## Posts Tagged ‘**recreationalData**’

## Recreational Data: Data Golf

I’m still hopeful of working up the idea of recreational data as a popular pastime activity with a regular column somewhere and a stocking filler book each Christmas (?!;-), but haven’t had much time to commit to working up some great examples lately:-(

However, here’s a neat idea – *data golf* – as described in a post by Bogumił Kamiński (RGolf) that I found via RBloggers:

There are many code golf sites, even some support R. However, most of them are algorithm oriented. A true RGolf competition should involve transforming a source data frame to some target format data frame.

So the challenge today will be to write a shortest code in R that performs a required data transformation

An example is then given of a data reshaping/transformation problem based on a real data task (wrangling survey data, converting it from a long to a wide format in the smallest amount of R.

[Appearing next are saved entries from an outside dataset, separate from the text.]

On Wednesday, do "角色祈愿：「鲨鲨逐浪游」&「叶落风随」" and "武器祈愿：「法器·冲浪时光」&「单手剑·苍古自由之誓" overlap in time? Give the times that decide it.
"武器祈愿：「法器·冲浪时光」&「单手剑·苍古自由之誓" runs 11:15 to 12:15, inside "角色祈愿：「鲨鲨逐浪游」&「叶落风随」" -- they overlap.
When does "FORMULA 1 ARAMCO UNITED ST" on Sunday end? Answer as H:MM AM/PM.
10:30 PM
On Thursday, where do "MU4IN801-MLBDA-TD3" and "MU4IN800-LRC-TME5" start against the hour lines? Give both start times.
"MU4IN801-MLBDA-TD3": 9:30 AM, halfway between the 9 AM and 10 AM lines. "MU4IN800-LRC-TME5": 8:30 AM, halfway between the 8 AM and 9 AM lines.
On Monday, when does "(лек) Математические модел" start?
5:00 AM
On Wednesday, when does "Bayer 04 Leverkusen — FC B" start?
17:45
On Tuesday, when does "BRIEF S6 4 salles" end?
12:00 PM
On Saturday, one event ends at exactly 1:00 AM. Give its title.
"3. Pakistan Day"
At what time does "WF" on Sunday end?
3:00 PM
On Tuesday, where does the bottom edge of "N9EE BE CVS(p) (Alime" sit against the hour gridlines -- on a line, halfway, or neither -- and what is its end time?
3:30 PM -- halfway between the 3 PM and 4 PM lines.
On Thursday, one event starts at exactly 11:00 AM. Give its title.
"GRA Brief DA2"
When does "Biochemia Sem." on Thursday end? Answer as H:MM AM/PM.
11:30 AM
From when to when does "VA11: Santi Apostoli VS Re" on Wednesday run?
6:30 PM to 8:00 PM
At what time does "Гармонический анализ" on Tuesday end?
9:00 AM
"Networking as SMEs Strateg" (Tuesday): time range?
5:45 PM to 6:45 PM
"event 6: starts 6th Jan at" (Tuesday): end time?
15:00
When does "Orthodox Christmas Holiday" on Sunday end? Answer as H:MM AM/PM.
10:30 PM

Of course, R need not be the only language that can be used to play this game. For the course I’m currently writing, I think I’ll pitch *data golf* as a Python/pandas activity in the section on data shaping. OpenRefine also supports a certain number of reshaping transformations, so that’s another possible data golf course(?). As are spreadsheets. And so on…

Hmmm… thinks… pivot table golf?

Also related: string parsing/transformation or partial string extraction using regular expressions; for example, Regex Tuesday, or how about Regex Crossword.

## Recreational Data

Part of my weekend ritual is to buy the weekend papers and have a go at the recreational maths problems that are Sudoku and Killer. I also look for news stories with a data angle that might prompt a bit of *recreational data* activity…

In a paper that may or may not have been presented at the First European Congress of Mathematics in Paris, July, 1992, Prof. David Singmaster reflected on “The Unreasonable Utility of Recreational Mathematics”.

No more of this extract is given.